People sometimes ask whether I’m ‘settled’ in Canterbury.  The implied word is ‘finally’.  I don’t think settling is what I do – but neither do I shed the many places I’ve lived in.  Perhaps that’s why ‘The Layers’ came to me so powerfully today – that there are layers of me that are specifically and powerfully Cornwall.  Here’s a question – do we ‘wear’ the places we live in, houses, towns, landscapes, like layers of clothing?  Or are we are formed of them, in a geological sense, like layers of granite or chalk, with areas of fossils or flint?

Stanley Kunitz writes, ‘I am not done with my changes’.  It reminds me of something I read by Geoff Dyer – in his book ‘Out of Sheer Rage’ that he had a sense of not ‘having lived in all my houses yet’.  Also, thinking about the stories I tell myself about my life in Cornwall and elsewhere, I’m reminded of his statement about ‘Yoga for People Who Can’t Be Bothered to Do It’, ‘Everything in this book really happened, but some of the things that happened only happened in my head.’  My time on Bodmin Moor was a bit like that.



  1. Carol Ross June 6, 2013 at 4:20 pm

    Lovely post Victoria. I will have to look up the poem The Layers. I don’t think I’ve read any Stanley Kunitz yet. Warm wishes (literally today!) Carol.

    • 6vicky7 June 12, 2013 at 5:44 pm

      thanks Carol – you are in for a treat – I recommend his book about being over 100 years old and still gardening …

  2. Lila Weisberger June 6, 2013 at 8:27 pm

    Dear Victoria,
    I hear your feast, your losses, longings and the power of your life force. I find the same sentiment in Kunitz’ poem “The Layers” which has lines that teach me the best way to survive. I want to “live in the layers not on the litter.” I was thinking today that as I slow down the clock is chasing me. It is quite a task to accept the new layer I am in.

    Thanks for your provocative, touching words.

    • 6vicky7 June 12, 2013 at 5:46 pm

      Thank you Lila – you are certainly someone who lives fully in the layers – I think that’s a place where the clock can’t chase you! with love xx

  3. oe12 June 6, 2013 at 9:29 pm

    Hi Vicky- enjoyed reading the post and the poem. Both very lovely.

  4. Roz Cawley June 7, 2013 at 8:37 am

    I love your blog posts, Victoria – each one of them has real ‘grist for my mill’ in it, each one sends me away from the keyboard thinking, turning things over in my mind. The Kunitz poem really spoke to me, I did not know it but will read it and savour it over and over. His words
    ‘Oh, I have made myself a tribe
    out of my true affections,
    and my tribe is scattered!’
    describe my Internet friendships so well!
    Thank you for sharing these thoughts with us.
    Roz x

    • 6vicky7 June 12, 2013 at 5:49 pm

      That’s a great observation about the internet tribe!
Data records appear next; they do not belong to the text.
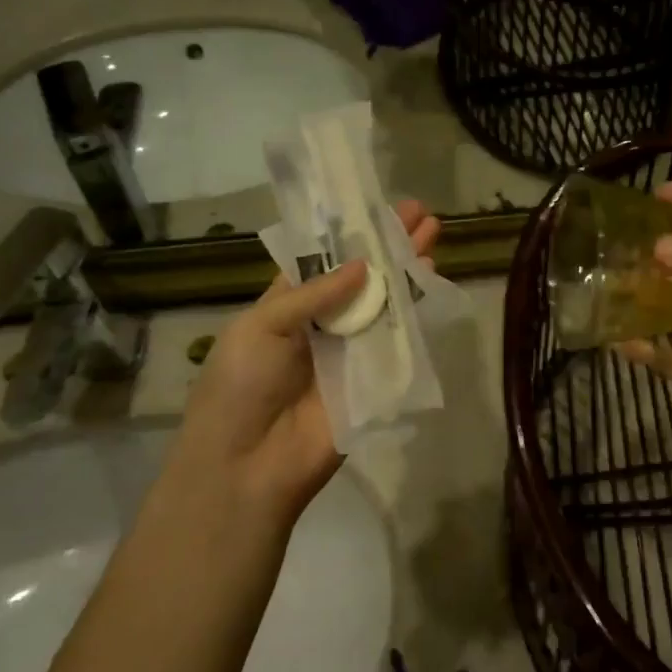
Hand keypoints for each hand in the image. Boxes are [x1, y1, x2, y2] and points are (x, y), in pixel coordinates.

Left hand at [175, 199, 439, 524]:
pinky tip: (431, 280)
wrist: (248, 466)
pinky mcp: (375, 377)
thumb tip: (364, 267)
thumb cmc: (240, 387)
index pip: (323, 259)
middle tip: (421, 214)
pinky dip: (416, 310)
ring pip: (385, 302)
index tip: (376, 204)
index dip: (349, 232)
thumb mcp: (261, 326)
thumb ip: (313, 294)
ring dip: (407, 269)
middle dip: (389, 244)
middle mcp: (322, 322)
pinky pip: (398, 339)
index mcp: (285, 304)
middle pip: (363, 276)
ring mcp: (351, 349)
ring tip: (432, 235)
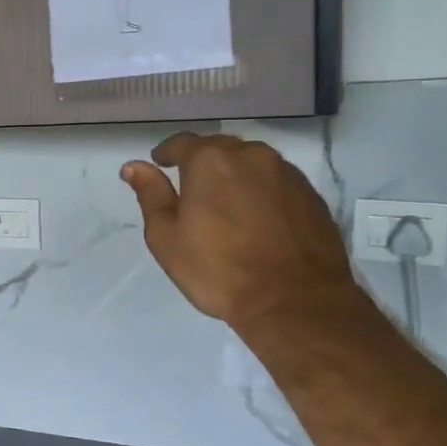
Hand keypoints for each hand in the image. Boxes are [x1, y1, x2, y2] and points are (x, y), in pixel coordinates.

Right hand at [121, 133, 360, 336]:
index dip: (167, 153)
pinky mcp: (312, 195)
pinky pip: (277, 182)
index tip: (159, 164)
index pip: (182, 143)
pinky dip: (262, 192)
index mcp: (210, 160)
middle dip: (203, 163)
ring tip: (226, 204)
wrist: (294, 302)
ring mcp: (287, 173)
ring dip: (235, 175)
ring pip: (252, 163)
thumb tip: (134, 166)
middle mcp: (251, 155)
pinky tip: (258, 218)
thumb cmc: (219, 270)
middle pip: (220, 148)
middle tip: (192, 189)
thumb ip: (150, 195)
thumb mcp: (167, 238)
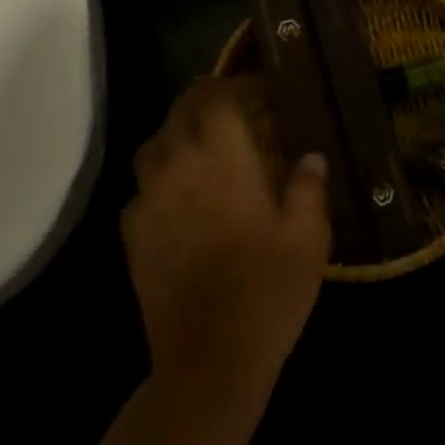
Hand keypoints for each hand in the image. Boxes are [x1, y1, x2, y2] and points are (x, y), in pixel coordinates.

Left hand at [123, 78, 330, 410]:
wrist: (209, 362)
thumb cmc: (268, 290)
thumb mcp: (308, 238)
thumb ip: (308, 188)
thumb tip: (311, 157)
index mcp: (223, 158)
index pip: (215, 98)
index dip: (232, 83)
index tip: (255, 87)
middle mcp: (180, 167)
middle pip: (179, 113)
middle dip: (202, 101)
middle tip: (229, 108)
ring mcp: (150, 201)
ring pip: (152, 147)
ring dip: (174, 135)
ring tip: (199, 147)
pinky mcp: (133, 236)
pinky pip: (139, 190)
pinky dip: (157, 181)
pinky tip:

So glad to have your feedback, thank you x

  5. Karen Harvey June 9, 2013 at 9:40 am

    I remember us looking at The Layers in one of your workshops at Ty Newydd. Whenever I reread it or hear it discussed, new layers of meaning emege especiallly as time passes. I am now a few years older, have had a few more years life experience I relate to more lines of the poem. Thank you for your lovely words and reminding me of this poem. I shall look it up again.

    • 6vicky7 June 12, 2013 at 5:48 pm

      Hi Karen – I think this is one of those poems that’s infinitely rich – every time I read it, I see something new. Happy memories of TN xx

  6. Janey Thompson June 11, 2013 at 7:59 pm

    Love the Kunitz, which is on my kitchen cupboard; I sent this link to my son, who really liked your words – he too is going through liminal times and finding expression in some good writing

    • 6vicky7 June 12, 2013 at 5:47 pm

      Thank you Janey – good to hear your son is expressing himself in writing.